### TASK DIRECTIONS
Across the listing below, state how many lines hold the string "down"; write nothing but that number.

### DATASET CONTENT
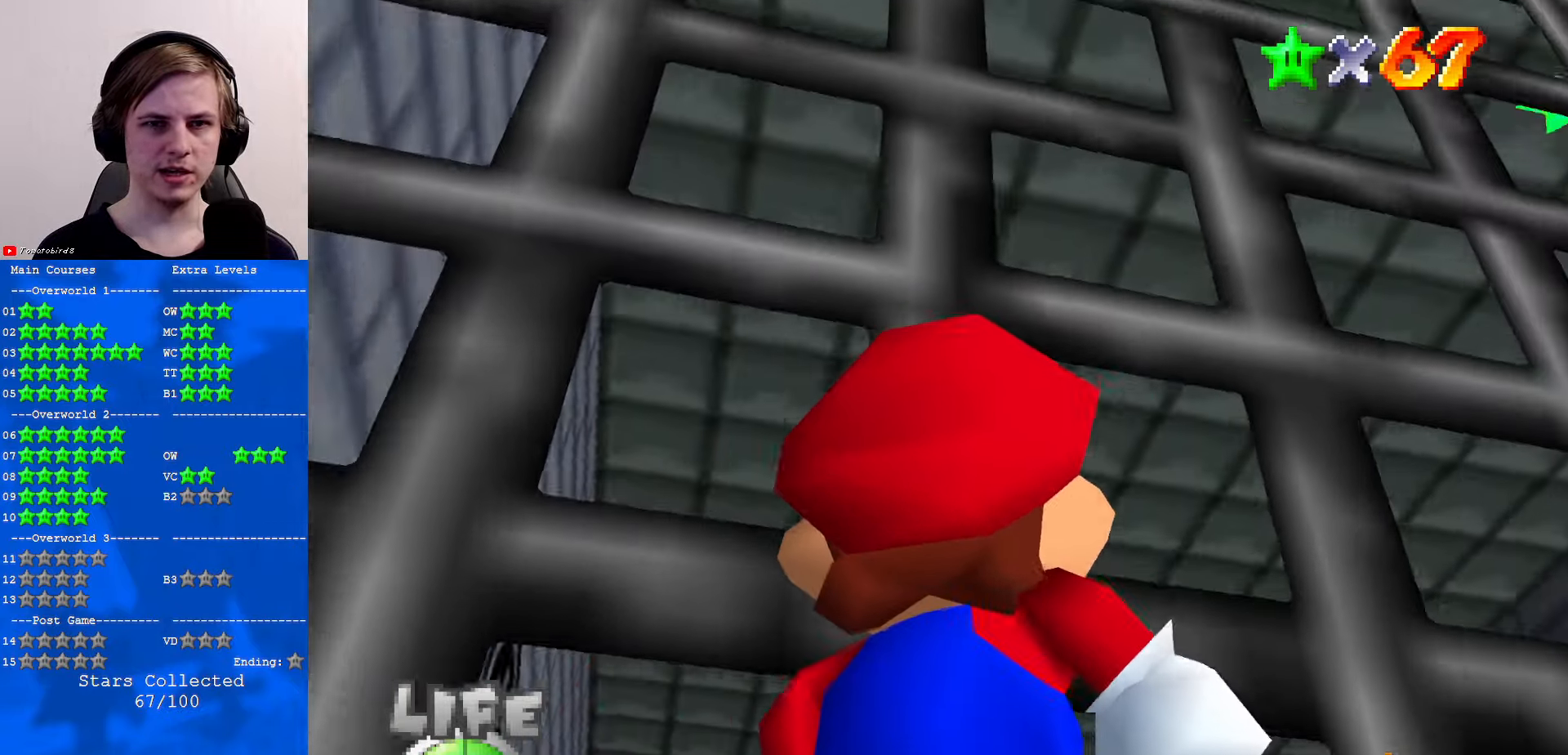
{"buttons": [], "left_stick": "center", "events": [[367, "left_stick", "center"]]}
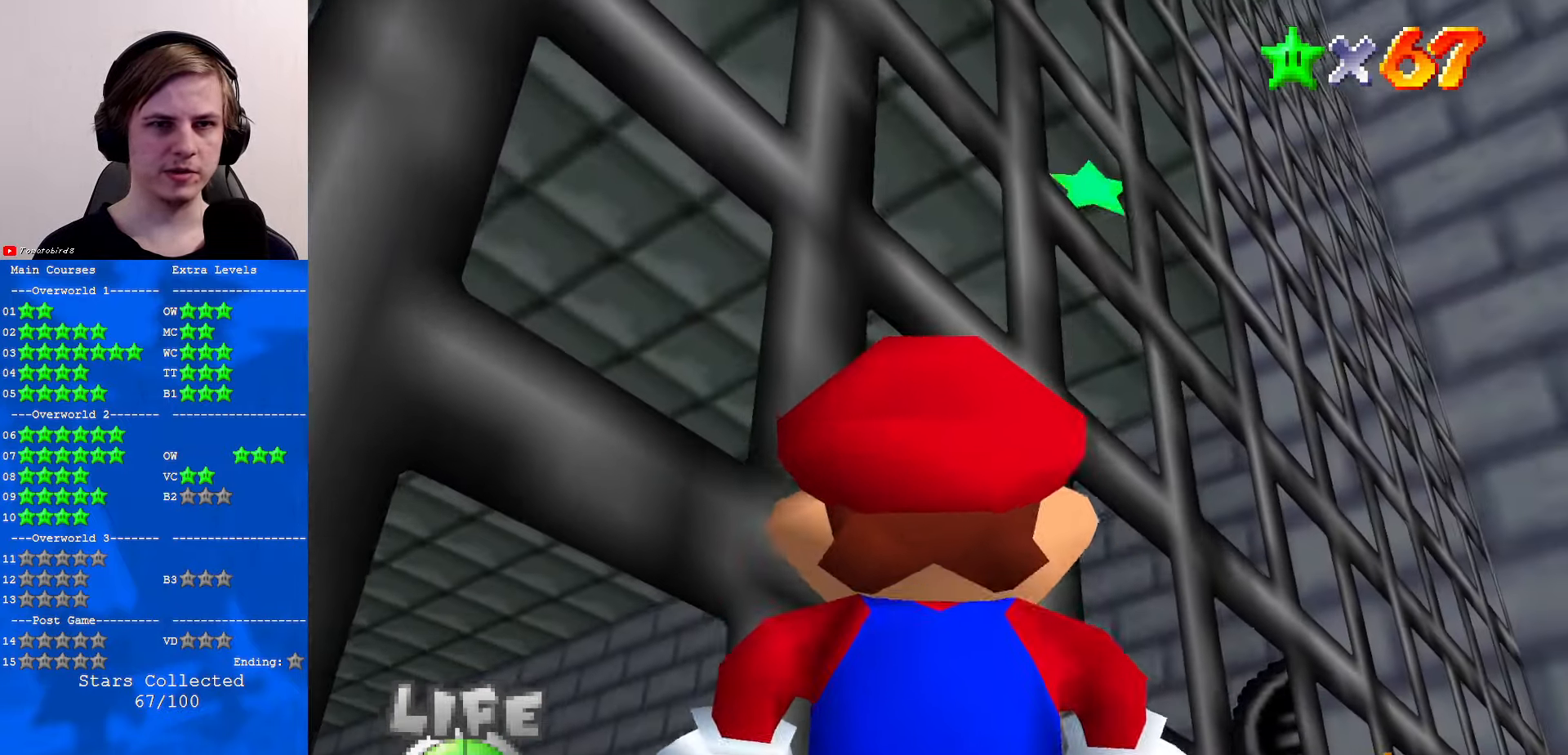
{"buttons": [], "left_stick": "center", "events": [[300, "left_stick", "down-right"], [400, "left_stick", "center"]]}
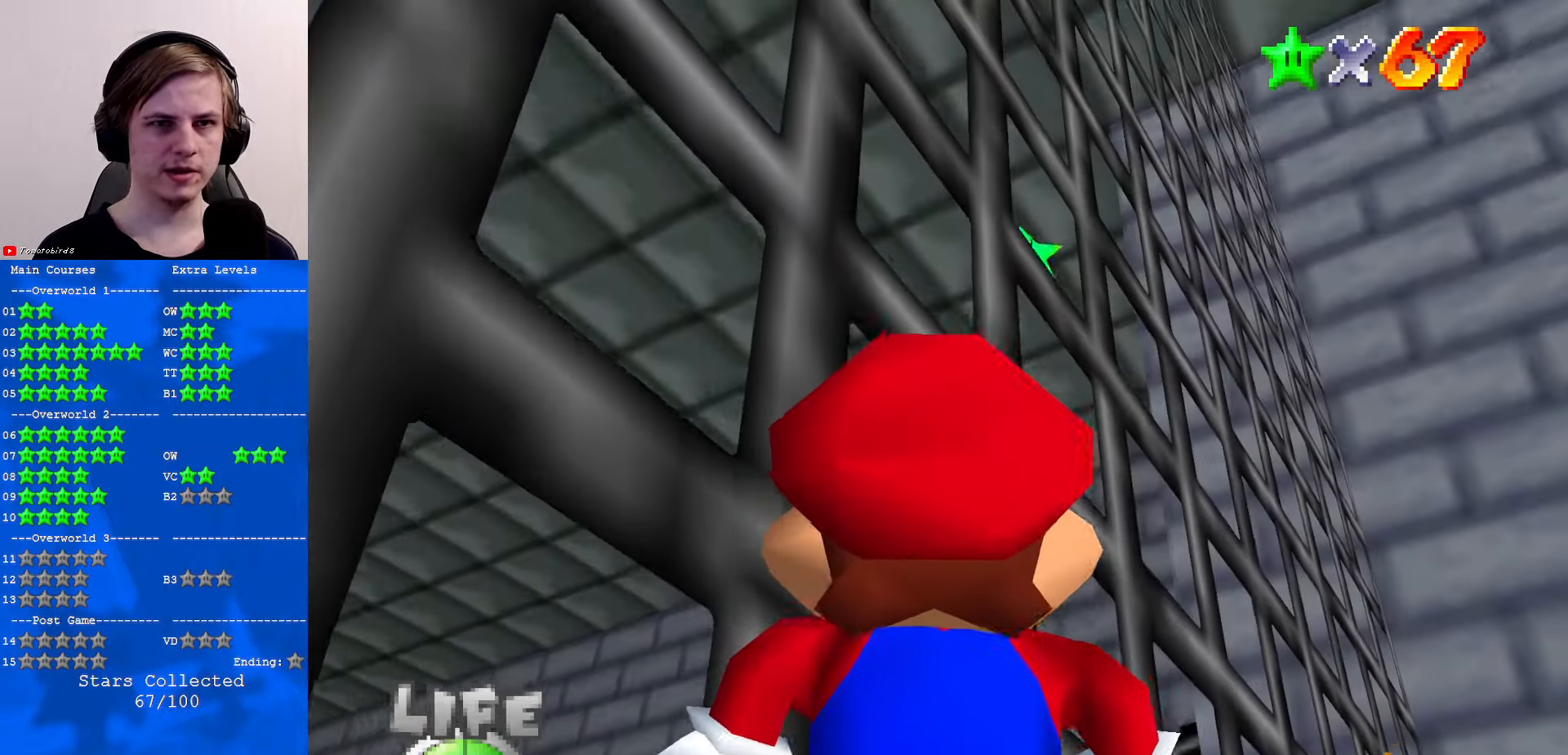
{"buttons": [], "left_stick": "right", "events": [[167, "A", "down"], [233, "A", "up"], [300, "left_stick", "right"]]}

### FINISHED TASK
2